___ Texte fourni ___
Hommage aux Justes de France

Les justes

 Si peu de Justes pour tant de juifs « sauvés » !

 

menorial.jpg

                                                                                                                                   Ménorial pour les Justes

N’est-ce pas là faire un tri et oublier ces centaines de milliers d’anonymes « animés, selon Lucien Lazare, par une priorité absolue, sauver son prochain, quel qu’il soit, en l’occurrence juif, en dépit des dangers pour eux-mêmes ou leur famille » ?

« Ils y a ceux qui cachaient, ceux qui donnaient l’alerte, ceux qui fournissaient les faux papiers, les tickets d’alimentation. On les appelle les Justes » écrit Henri Tincq lequel ajoute :

« Qui jamais saura combien furent ces Justes qui, parfois au péril de leur propre vie, ont sauvé des juifs de l’arrestation, de la déportation, d’une mort quasi certaine ? »
___ Lignes fournies ___
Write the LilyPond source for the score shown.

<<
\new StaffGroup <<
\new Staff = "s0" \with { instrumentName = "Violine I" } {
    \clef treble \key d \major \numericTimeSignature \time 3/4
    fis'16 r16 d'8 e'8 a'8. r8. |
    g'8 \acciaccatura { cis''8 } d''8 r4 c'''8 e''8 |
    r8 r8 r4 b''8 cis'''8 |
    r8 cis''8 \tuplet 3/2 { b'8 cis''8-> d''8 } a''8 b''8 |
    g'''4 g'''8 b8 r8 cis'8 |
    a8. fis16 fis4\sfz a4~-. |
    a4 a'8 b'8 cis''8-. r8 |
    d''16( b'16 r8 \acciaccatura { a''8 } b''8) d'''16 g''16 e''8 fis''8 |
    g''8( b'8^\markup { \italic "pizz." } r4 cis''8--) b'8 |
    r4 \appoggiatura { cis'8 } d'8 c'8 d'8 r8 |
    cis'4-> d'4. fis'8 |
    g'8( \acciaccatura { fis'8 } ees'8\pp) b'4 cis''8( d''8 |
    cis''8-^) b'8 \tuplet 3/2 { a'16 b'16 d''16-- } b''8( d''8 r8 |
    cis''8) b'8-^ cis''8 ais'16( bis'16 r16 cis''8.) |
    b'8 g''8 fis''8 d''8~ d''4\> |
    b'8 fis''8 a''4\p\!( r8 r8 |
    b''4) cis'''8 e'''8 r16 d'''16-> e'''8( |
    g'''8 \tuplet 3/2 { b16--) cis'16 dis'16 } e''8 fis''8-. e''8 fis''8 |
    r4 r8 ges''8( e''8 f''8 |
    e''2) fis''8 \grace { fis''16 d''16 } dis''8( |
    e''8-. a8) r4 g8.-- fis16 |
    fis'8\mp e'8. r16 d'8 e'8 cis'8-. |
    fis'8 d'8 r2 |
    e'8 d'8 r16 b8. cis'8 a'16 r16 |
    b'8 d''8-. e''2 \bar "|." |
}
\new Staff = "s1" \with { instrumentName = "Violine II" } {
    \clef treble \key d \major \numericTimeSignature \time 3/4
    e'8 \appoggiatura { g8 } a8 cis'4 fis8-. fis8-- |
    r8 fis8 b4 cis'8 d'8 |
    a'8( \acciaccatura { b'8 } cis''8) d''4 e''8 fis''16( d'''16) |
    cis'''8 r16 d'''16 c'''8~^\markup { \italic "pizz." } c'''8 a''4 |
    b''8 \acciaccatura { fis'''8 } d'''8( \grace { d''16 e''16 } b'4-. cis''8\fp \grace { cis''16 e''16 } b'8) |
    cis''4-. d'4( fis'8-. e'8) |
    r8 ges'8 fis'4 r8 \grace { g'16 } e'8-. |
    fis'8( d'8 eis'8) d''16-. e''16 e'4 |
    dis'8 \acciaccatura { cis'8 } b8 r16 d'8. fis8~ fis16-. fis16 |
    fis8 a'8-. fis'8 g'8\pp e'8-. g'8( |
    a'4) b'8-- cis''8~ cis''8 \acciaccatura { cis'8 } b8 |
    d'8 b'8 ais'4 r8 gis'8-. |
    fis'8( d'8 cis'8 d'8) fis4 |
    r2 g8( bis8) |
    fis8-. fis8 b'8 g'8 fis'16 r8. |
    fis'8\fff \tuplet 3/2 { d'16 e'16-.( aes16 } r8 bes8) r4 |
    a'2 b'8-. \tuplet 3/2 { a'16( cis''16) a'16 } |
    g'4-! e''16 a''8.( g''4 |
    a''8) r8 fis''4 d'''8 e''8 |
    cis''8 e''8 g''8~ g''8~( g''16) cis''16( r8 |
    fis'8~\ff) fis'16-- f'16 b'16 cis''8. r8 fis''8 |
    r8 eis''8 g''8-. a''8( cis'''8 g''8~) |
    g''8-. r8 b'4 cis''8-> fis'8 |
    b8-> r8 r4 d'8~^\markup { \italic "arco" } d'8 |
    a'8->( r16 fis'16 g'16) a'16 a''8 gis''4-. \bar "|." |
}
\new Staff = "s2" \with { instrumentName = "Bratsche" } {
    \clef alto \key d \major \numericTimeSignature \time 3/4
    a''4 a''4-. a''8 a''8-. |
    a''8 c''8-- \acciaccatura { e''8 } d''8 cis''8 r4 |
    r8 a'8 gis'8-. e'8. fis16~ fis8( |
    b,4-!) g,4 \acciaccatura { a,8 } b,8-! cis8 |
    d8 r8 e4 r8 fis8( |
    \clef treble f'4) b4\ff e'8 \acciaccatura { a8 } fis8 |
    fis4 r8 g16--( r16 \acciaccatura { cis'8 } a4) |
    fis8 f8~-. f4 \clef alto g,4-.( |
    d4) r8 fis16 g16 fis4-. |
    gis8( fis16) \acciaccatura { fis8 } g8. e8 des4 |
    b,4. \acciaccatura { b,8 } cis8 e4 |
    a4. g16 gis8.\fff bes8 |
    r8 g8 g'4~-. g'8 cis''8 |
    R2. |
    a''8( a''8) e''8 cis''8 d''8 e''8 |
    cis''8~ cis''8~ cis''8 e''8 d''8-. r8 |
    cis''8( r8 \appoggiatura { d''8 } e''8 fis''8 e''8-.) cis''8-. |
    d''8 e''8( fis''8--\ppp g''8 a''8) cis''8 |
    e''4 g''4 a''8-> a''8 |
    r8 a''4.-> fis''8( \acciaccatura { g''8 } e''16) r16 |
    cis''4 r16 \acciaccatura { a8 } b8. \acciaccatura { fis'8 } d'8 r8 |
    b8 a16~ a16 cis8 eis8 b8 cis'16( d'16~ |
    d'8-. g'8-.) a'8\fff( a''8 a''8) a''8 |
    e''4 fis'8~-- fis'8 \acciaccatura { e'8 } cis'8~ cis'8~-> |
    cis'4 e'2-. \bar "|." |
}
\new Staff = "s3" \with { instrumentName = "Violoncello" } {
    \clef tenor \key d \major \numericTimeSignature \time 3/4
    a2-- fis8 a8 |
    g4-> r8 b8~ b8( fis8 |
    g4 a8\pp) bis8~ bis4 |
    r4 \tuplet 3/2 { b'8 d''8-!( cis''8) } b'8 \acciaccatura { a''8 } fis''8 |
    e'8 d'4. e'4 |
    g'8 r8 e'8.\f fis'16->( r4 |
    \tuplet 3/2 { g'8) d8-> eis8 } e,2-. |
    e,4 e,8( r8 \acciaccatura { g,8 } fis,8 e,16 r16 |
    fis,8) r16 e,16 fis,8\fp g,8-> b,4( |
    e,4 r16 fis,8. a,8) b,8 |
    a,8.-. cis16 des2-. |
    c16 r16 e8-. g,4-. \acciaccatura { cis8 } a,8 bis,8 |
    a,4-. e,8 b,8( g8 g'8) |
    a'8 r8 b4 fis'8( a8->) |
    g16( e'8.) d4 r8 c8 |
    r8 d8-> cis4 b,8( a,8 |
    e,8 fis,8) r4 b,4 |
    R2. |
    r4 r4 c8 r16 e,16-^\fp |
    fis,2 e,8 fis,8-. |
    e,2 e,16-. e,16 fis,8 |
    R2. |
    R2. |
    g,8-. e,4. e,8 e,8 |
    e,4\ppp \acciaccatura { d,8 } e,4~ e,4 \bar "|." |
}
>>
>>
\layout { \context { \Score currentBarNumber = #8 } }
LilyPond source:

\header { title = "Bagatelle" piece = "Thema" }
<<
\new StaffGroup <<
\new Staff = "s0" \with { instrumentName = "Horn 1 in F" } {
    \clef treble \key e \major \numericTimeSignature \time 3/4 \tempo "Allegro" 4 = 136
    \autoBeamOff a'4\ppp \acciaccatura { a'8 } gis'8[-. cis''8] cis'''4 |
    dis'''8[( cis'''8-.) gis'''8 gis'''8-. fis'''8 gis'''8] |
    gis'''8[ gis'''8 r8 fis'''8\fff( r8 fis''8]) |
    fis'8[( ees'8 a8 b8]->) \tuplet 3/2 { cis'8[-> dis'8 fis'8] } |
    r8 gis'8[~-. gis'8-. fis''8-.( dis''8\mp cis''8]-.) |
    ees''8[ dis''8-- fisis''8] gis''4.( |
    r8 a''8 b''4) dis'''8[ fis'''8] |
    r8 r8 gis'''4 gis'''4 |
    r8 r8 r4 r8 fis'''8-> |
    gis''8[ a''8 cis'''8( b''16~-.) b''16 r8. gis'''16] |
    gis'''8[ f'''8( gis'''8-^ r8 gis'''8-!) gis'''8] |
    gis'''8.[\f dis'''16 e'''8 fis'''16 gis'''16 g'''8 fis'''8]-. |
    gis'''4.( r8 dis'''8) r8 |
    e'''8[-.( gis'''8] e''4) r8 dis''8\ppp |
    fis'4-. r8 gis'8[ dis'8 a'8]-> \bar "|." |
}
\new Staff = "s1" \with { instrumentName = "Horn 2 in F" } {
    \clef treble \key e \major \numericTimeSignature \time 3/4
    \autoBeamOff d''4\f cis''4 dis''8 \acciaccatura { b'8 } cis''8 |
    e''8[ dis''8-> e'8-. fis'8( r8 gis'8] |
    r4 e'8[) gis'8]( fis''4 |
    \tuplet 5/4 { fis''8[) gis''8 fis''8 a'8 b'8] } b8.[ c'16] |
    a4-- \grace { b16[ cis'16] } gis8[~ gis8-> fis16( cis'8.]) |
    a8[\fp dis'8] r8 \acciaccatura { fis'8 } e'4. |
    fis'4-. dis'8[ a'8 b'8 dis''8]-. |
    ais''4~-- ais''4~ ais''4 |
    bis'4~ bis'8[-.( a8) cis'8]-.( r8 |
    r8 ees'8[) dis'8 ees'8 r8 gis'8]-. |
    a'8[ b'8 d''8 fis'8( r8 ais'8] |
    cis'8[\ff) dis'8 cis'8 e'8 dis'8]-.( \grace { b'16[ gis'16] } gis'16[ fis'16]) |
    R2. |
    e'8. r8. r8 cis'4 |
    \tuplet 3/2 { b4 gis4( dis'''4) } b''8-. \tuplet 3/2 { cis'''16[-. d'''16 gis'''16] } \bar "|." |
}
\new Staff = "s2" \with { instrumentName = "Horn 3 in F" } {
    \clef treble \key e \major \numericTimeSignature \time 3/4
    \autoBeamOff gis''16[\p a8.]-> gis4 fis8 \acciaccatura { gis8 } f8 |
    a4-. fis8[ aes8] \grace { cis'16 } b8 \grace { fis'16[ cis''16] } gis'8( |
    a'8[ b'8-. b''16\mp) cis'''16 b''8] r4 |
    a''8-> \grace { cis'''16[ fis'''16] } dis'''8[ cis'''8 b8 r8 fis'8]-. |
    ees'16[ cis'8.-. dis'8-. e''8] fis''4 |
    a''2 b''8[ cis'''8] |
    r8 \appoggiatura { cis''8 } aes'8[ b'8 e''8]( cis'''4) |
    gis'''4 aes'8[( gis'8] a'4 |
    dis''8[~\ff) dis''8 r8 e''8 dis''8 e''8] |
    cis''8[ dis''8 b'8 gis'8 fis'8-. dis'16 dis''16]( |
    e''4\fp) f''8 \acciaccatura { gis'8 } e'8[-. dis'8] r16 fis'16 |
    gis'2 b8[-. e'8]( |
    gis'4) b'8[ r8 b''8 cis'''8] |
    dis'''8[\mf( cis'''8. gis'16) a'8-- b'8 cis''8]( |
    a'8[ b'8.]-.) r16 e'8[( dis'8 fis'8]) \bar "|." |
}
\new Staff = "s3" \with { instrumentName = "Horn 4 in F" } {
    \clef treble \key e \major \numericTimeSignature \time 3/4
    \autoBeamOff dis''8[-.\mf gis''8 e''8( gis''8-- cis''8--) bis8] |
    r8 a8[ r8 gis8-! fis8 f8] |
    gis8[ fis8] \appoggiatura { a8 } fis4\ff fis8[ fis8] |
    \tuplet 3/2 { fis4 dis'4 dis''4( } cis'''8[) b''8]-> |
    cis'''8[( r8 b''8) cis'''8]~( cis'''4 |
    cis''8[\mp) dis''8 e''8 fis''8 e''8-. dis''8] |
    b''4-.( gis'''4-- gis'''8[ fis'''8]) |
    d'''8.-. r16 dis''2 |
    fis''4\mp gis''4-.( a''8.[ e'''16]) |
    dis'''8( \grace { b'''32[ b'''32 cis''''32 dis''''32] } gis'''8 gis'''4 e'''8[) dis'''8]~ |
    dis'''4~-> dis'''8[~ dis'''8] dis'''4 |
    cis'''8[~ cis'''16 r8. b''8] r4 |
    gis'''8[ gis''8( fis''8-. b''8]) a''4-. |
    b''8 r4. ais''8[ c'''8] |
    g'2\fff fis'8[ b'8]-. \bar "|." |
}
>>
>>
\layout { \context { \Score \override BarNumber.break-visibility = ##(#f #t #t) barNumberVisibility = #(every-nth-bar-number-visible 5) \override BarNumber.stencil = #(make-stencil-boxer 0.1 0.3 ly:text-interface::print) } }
___
_Exercices à réaliser_:
**a.** Dans le texte sur les Justes de France, reformulez plus brièvement le paragraphe qui commence par « N’est-ce pas là faire un tri », en conservant ses informations principales.
**b.** D’après le texte sur les Justes de France, quel nom Henri Tincq donne-t-il à ceux qui cachaient, donnaient l’alerte ou fournissaient les faux papiers et les tickets d’alimentation ?
**c.** Rédigez la suite du texte sur les Justes de France à partir de sa dernière phrase.
Vous n'aurez pas besoin des lignes pour faire ce travail.

_Réponses aux exercices_:
**a.** Honorer si peu de Justes ne revient-il pas à trier et à oublier des centaines de milliers d’anonymes ? Selon Lucien Lazare, ils voulaient avant tout sauver leur prochain, ici des juifs, malgré les dangers pour eux-mêmes et leur famille.

**b.** Il les appelle les Justes.

**c.**
« Nous n’avons pas fait tout cela pour les honneurs » s’offusque une grand-mère de 92 ans qui veut taire son nom…

Si leur action doit être célébrée, c’est précisément parce qu’elle incarne des valeurs de fraternité et de tolérance qui ont fait la « grandeur » de la France « jamais les Justes ne se vantent d’avoir sauvé des Juifs » proteste Lucien Lazare qui ajoute :

« Il est impossible de faire un portrait du Juste. Ce sont des hommes et des femmes qui n’ont jamais demandé de distinction pour leurs actes :

c’est un trait commun des Justes. En période de pénurie générale, cela voulait dire subvenir pour une grande part à leurs besoins et donc partager les privations ; ce n’était pas de l’héroïsme d’un instant… C’est tel maire qui déclare ne pas avoir de liste de Juifs dans sa commune (liste pourtant obligatoire), ou tel policier qui pendant les rafles, prévient qu’il reviendra chercher les personnes dans « deux heures » et leur permettent donc de fuir. Ceux-là, on n’arrivera jamais à les identifier. Des Français anonymes ou des associations ont dit non par simple « réaction humaine » parce qu’on ne touche pas à la tête d’un enfant, et que la douleur d’une mère est insupportable. Même quand on est antisémite, ou pétainiste comme le maire d’Annemasse qui aidera des résistants à faire passer des enfants en Suisse. De nombreuses vies ont été ainsi à la merci de petits gestes et de hasards courageux. Mais cinq ou six évêques seulement sur une centaine, ont couvert les réseaux d’entraide aux enfants juifs.